* [Фрагмент текста]:
• • • •

Стандартный же набор коммунистического кретинизма: это ошибка, нас оклеветали, мы честные коммунисты, а в "органы" пробрались враги, тов. Сталин ничего не знает. Просветления не наступило до самого конца жизни. Хотя тов. Сталина и ненавидела, еще успела покритиковать Хрущева и Эренбурга за недопустимый либерализм... Умерла в 80-м.

В 67-м полуподпольно опубликовала свои воспоминания в книге "Смерч", часть которой мне удалось найти в интернете

[Обычные люди - 14+, «патриоты» - 45+]
http://www.sakharov-center.ru/asfcd/aut​h/?t=page&num=12999


Казалось бы, что нового добавляют мемуары Серебряковой к уже хорошо известным и пережитым описаниям сталинских мерзостей Шаламова, Гинзбург, Разгона, Волкова, других, менее именитых? (Специально для "патриотов" и сторонников красного проекта спешу добавить, что все это, безусловно, было фальсифицировано Хрущом и Мишкой-Меченным.)

И все же есть один эпизод в воспоминаниях Серебряковой, который выходит за все мыслимые рамки тюремных мемуаров, а по мне так и за привычные границы всей мировой литературы. Вот уж, поистине, как заметил сам тов. Сталин, "Любовь побеждает смерть".

Это история о том, как можно остаться человеком даже в условиях сталинского гуманизма и отдельных нарушений социалистической законности.

Вот этот эпизод с небольшими сокращениями

- Между нашими камерами,- сообщила моя новая знакомая,- есть щель, сквозь которую с помощью прута из плетеного нового матраца мы передаем друг другу записки.
...
- Но чем же все-таки писать? - продолжала я расспрашивать.
- Вот несколько кристалликов марганцовокислого калия для полоскания десен. Ведь они у нас кровоточат из-за авитаминоза. Марганцовка отлично заменяет чернила. Будьте, однако, очень осторожны и помните: три удара в стенку означают, что прут уже в дыре.

• • • •

* [Материал]:
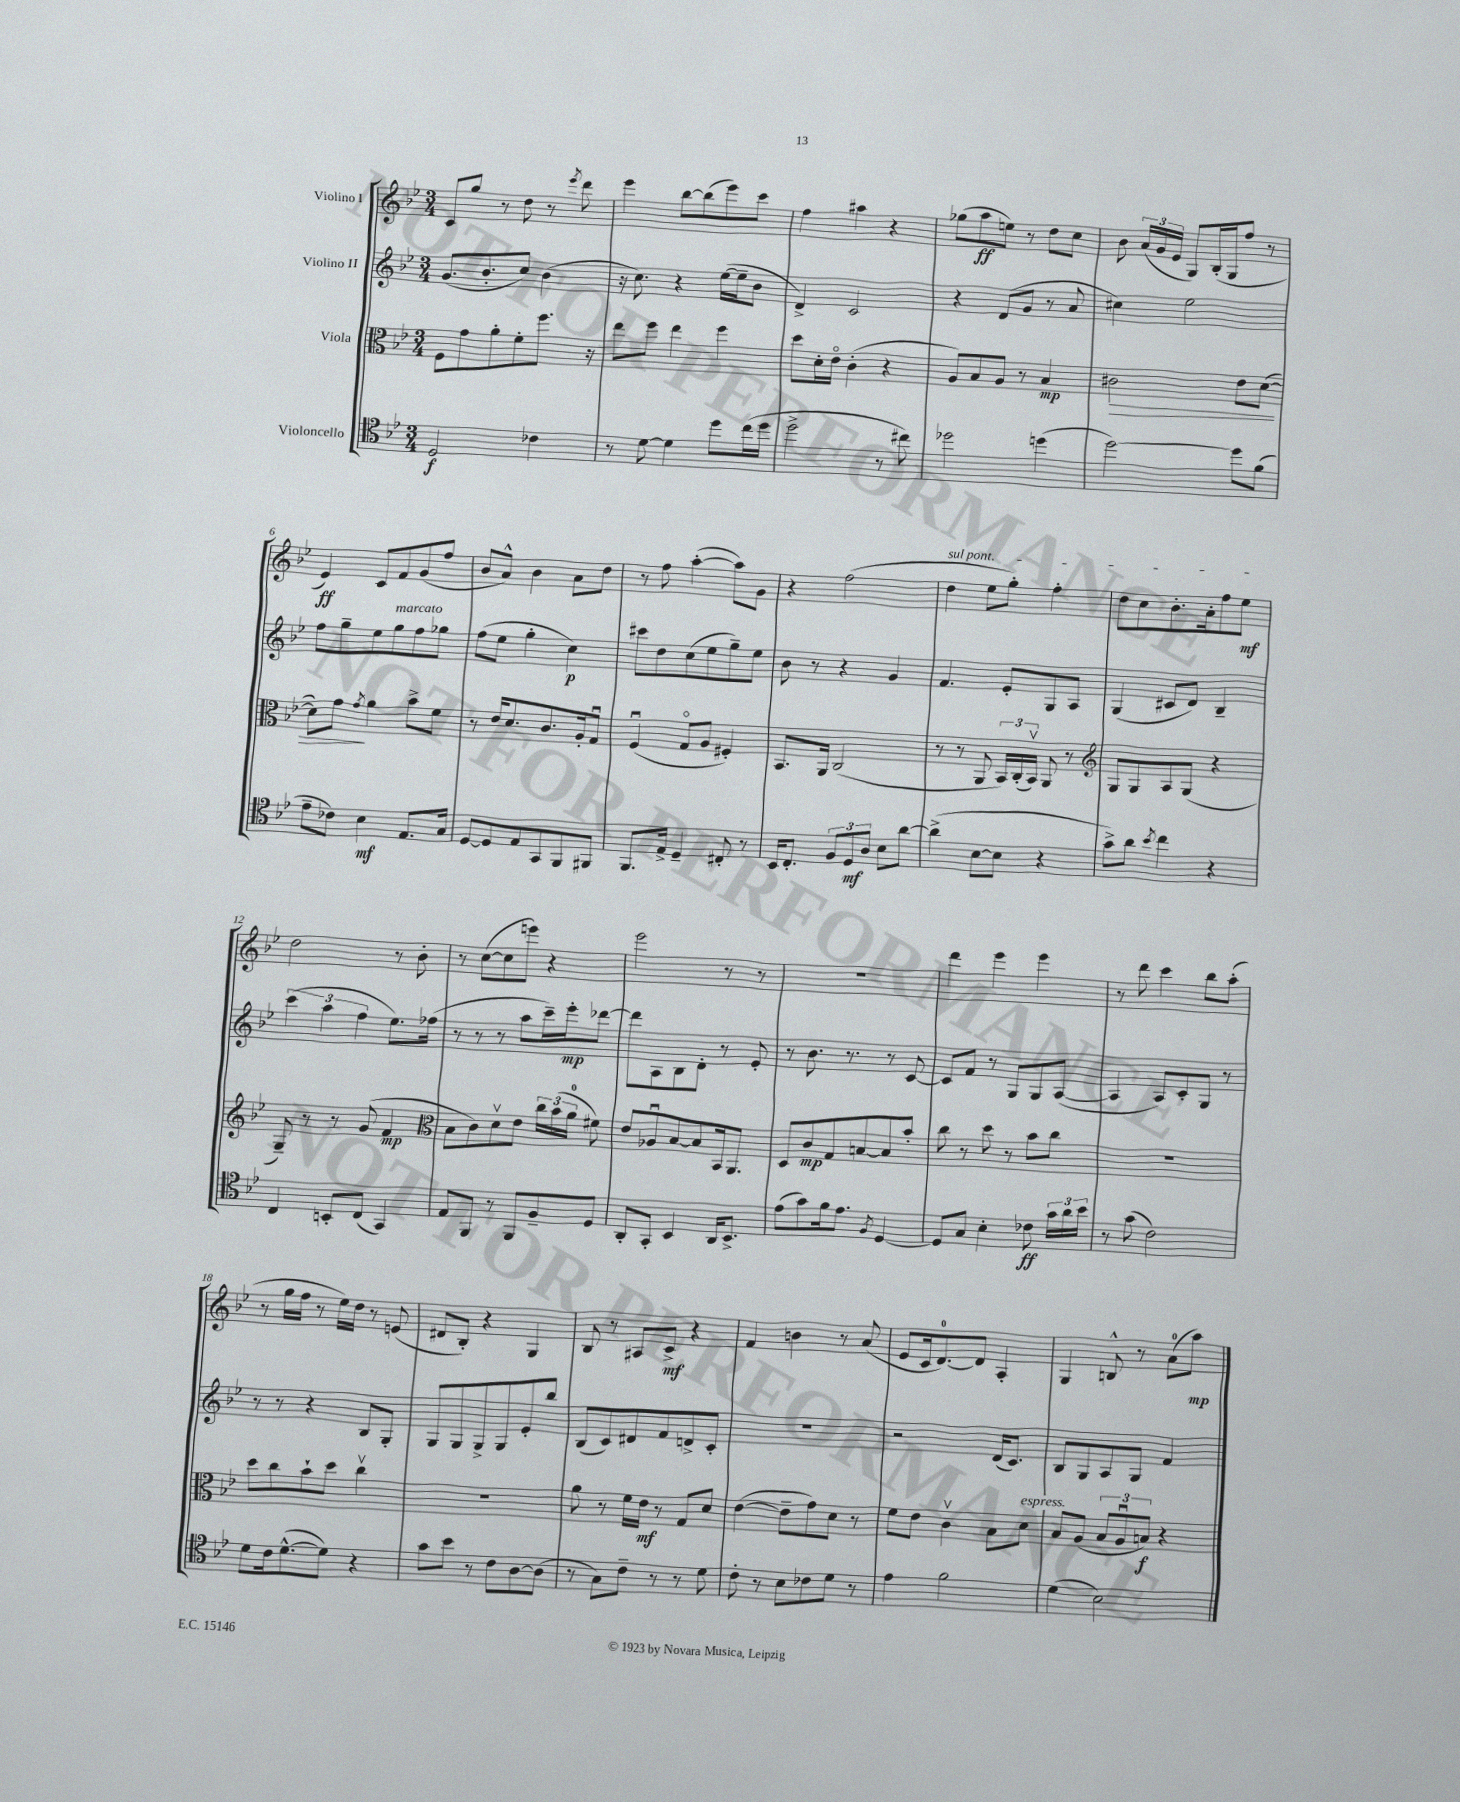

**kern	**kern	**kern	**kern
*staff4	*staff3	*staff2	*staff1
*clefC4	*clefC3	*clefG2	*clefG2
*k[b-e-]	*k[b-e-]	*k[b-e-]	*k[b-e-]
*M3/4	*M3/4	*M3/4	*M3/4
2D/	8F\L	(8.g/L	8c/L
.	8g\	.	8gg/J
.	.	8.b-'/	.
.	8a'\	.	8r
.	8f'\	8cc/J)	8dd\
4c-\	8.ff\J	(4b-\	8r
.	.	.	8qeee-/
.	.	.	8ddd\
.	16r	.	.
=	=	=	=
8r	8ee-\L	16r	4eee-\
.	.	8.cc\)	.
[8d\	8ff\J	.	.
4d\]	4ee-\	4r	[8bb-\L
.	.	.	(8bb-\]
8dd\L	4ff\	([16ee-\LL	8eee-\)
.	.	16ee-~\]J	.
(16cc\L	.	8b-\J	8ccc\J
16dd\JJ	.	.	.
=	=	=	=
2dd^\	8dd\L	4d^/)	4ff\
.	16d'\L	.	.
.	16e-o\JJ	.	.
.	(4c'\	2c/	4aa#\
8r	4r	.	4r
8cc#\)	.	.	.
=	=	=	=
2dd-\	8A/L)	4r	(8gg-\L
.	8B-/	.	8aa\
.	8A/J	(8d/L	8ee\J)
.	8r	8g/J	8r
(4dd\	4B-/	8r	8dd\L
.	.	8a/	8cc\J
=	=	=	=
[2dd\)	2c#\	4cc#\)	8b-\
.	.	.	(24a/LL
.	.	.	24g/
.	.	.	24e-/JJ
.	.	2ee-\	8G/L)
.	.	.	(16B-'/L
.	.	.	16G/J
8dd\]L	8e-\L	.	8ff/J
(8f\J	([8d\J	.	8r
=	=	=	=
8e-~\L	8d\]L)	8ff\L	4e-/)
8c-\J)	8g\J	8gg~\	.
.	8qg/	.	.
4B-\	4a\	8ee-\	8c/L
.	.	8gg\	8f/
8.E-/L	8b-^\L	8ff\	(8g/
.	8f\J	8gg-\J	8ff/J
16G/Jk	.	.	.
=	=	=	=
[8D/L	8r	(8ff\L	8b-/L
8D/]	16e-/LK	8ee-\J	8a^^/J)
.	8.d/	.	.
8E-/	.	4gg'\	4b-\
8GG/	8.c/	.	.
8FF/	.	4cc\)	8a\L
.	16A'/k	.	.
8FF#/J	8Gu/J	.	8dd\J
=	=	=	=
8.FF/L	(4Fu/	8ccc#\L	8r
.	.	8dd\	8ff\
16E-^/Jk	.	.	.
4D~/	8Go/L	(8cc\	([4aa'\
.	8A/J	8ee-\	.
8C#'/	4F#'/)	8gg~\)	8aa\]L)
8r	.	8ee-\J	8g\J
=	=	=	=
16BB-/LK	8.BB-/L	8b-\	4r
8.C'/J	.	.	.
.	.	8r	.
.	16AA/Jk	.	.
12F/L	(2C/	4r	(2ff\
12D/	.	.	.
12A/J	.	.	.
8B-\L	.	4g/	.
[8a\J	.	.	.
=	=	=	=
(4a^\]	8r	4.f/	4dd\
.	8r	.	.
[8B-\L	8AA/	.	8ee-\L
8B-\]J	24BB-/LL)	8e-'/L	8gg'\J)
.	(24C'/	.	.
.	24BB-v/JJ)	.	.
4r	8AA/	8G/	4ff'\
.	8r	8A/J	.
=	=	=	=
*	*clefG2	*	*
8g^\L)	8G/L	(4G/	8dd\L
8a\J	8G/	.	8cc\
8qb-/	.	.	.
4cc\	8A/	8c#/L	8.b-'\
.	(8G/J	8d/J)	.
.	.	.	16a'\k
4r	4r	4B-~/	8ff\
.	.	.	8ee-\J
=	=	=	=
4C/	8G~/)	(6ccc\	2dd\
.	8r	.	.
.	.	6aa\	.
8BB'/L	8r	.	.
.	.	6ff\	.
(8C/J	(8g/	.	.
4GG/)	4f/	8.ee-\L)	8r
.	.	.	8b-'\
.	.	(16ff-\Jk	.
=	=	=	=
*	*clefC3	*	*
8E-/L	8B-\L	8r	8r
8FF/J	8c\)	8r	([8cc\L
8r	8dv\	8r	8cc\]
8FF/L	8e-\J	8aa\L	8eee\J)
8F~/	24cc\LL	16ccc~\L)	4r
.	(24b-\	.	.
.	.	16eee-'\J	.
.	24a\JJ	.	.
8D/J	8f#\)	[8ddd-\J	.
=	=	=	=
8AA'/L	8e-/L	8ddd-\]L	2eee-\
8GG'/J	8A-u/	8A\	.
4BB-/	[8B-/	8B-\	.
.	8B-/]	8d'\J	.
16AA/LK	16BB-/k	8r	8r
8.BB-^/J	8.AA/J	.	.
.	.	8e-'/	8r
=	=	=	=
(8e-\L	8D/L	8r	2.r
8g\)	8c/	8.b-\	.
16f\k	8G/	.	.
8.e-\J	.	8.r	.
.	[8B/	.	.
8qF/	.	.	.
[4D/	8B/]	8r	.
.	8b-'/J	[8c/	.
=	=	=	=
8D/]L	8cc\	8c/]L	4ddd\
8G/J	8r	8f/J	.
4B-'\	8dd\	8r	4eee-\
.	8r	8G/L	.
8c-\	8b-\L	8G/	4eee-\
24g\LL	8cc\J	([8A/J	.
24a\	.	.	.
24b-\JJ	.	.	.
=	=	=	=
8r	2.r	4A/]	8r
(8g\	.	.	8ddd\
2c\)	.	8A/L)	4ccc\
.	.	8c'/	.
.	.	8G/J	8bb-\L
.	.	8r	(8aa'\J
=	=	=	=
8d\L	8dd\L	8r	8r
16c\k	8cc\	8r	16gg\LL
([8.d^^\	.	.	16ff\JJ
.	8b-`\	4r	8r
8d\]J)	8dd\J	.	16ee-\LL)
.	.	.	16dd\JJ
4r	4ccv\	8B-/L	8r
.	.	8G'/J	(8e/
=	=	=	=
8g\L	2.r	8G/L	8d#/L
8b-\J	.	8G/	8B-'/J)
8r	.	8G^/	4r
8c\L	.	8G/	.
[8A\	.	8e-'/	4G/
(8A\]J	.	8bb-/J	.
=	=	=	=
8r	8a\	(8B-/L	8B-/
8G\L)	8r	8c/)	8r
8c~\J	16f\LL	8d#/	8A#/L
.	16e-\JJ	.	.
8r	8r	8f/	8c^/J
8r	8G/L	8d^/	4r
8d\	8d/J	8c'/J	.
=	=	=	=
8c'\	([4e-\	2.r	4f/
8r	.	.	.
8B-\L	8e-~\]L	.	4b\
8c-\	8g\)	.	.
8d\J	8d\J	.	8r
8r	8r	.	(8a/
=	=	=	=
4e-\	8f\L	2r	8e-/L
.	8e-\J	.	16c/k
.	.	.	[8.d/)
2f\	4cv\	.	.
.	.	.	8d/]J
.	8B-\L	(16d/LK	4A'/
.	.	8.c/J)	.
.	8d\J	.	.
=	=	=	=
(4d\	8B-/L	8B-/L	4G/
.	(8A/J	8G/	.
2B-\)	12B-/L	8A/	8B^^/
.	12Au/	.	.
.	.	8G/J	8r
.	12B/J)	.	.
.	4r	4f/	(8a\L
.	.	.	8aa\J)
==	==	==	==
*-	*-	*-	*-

• • • •

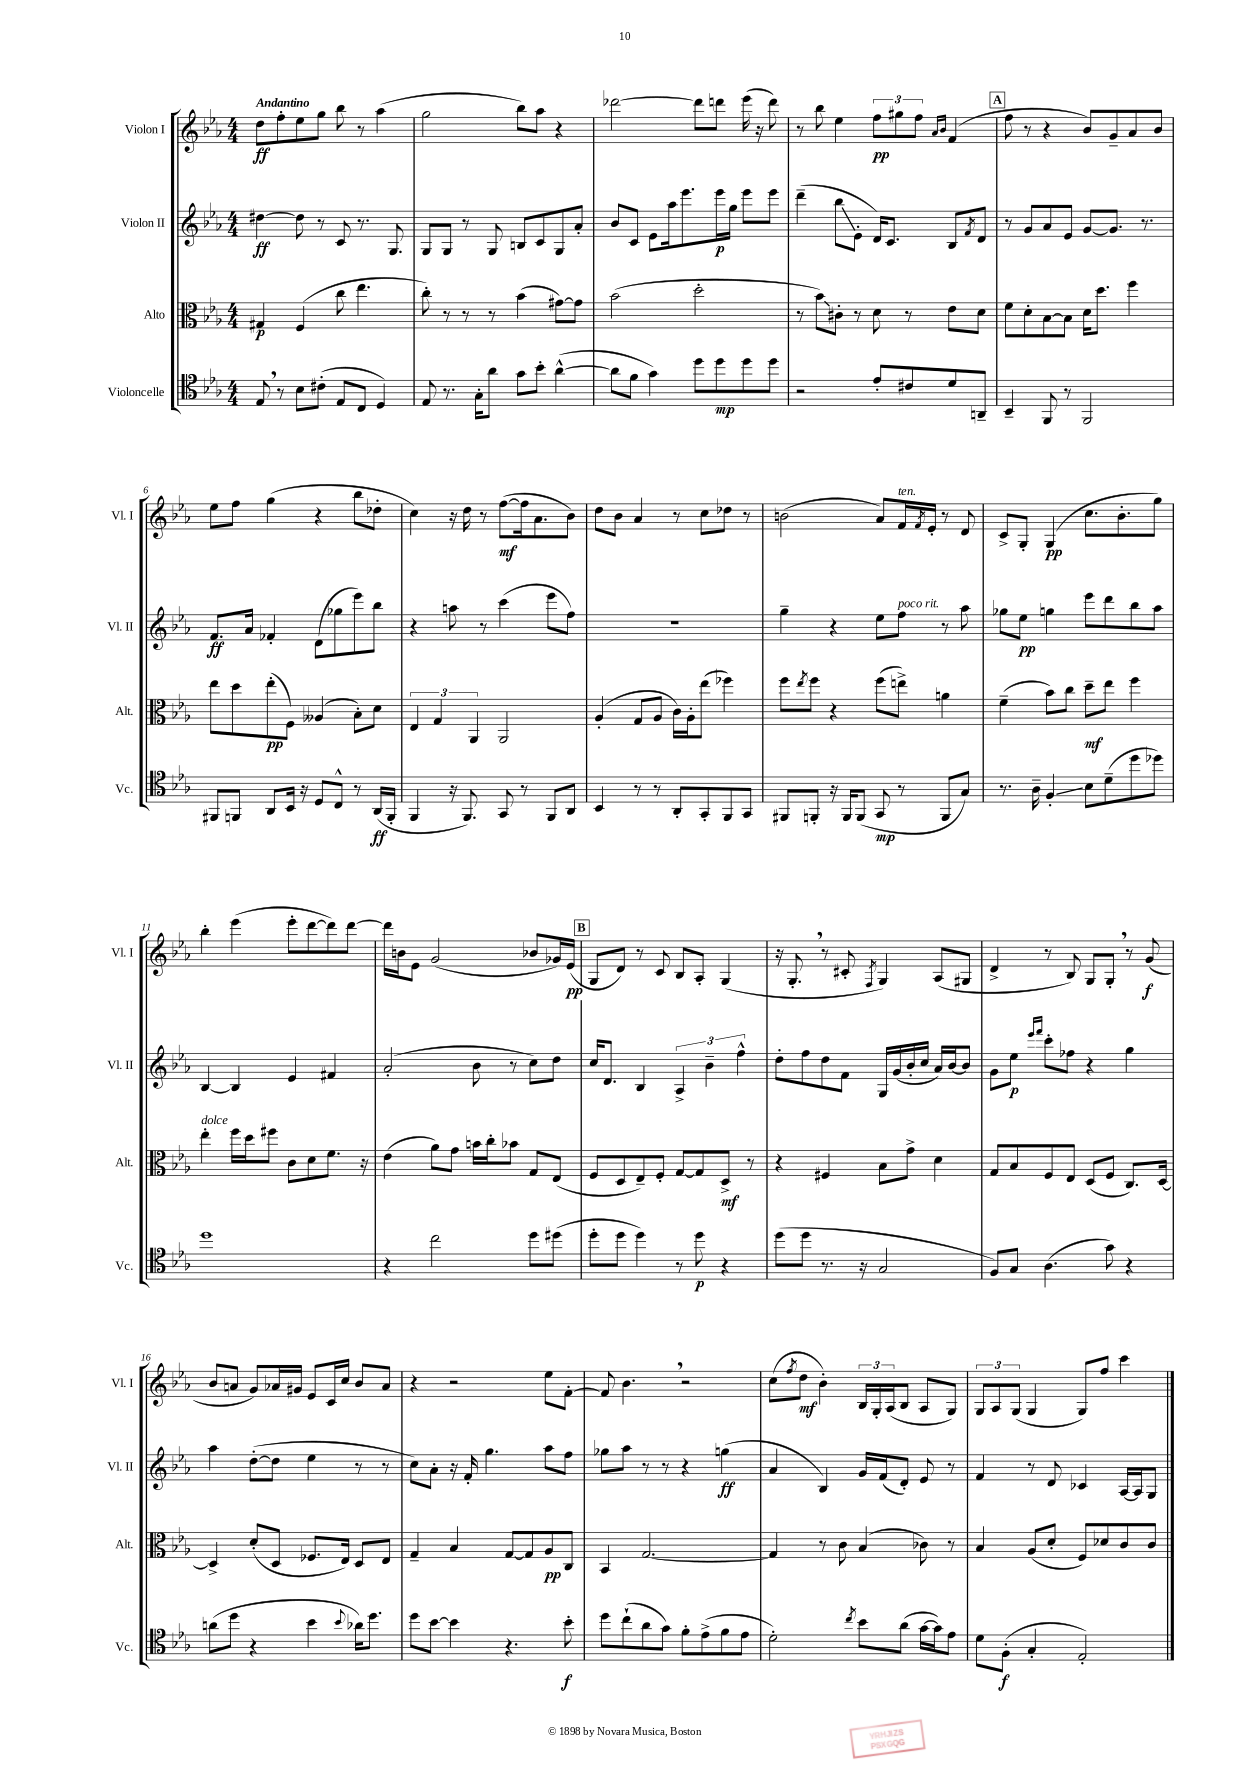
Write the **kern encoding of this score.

• • • •

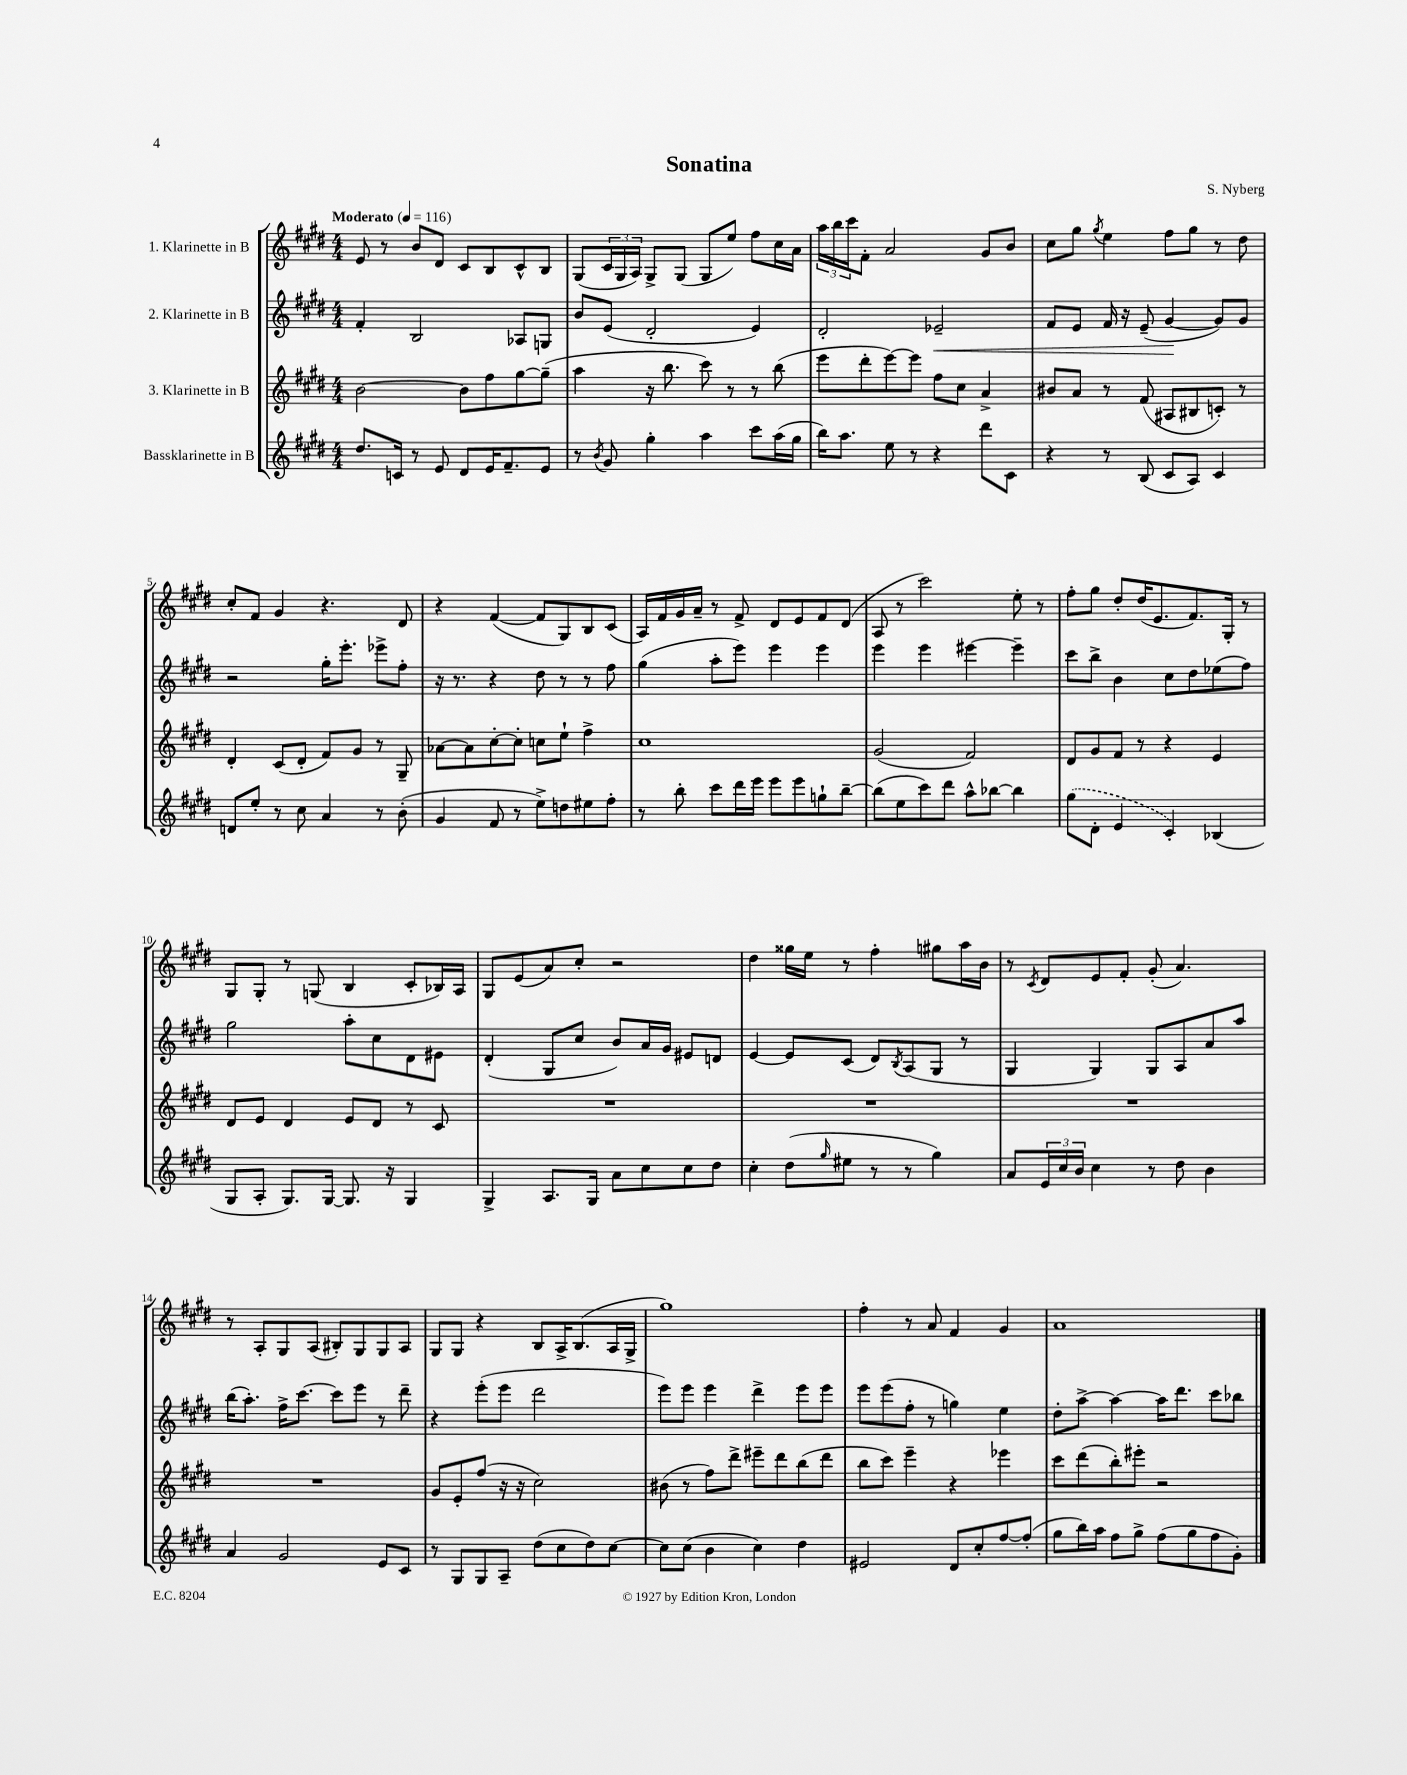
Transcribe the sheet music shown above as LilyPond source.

• • • •

* [Задание 1]: Обновите фрагмент о мемуарах Серебряковой. Перепишите всё от «- Вот несколько» вниз до «уже в дыре.», поставив «четыре удара» вместо «три удара».
* [Задание 2]: Напишите продолжение фрагмента о мемуарах Серебряковой, начиная сразу после его последней фразы.
Записи для выполнения заданий не понадобятся.

* [Итоговый ответ 1]:
- Вот несколько кристалликов марганцовокислого калия для полоскания десен. Ведь они у нас кровоточат из-за авитаминоза. Марганцовка отлично заменяет чернила. Будьте, однако, очень осторожны и помните: четыре удара в стенку означают, что прут уже в дыре.

* [Итоговый ответ 2]:
К вечеру я осталась одна в темной, угрюмой камере, одна на много месяцев.

Во время раздачи жидкого крупяного, без капли жира супа в стену постучали три раза. Наблюдая за волчком, я опустила руку и нащупала под плинтусом кончик прута. Петр интересовался, кого привели в камеру. Шум, вызванный моим приходом, привлек его внимание. На листке курительной бумаги кристалликом марганцовокислого калия я написала о себе и в час раздачи ужина, когда надзор ослабел, передала почту. Так завязалось наше знакомство. Петр и Мартин прошли через адские пытки во время следствия и оклеветали себя, подписав признание, что были агентами иностранной разведки, шпионами, диверсантами. Им предъявили статьи об измене Родине и терроре.

И вот они ждали выездной сессии Военной коллегии Верховного суда, которая должна была приговорить их к смерти. Не было почти никакой надежды на то, что их захотят выслушать, поймут, в каких условиях оговорили они себя.

Петр жестоко тосковал о сыне.

«Когда меня не будет, пусть мой мальчик не сомневается в честности и преданности коммунизму его отца, пусть мне верит. Я бы хотел, чтобы над его кроваткой всегда висела моя карточка в морской форме. Я комсомольцем служил на флоте. Вот приближается весна, оживет природа, а мы ляжем в могилу».

Старый большевик Мартин хорошо знал моего отца с первых дней Октябрьской революции. Вместе они воевали на фронтах гражданской войны.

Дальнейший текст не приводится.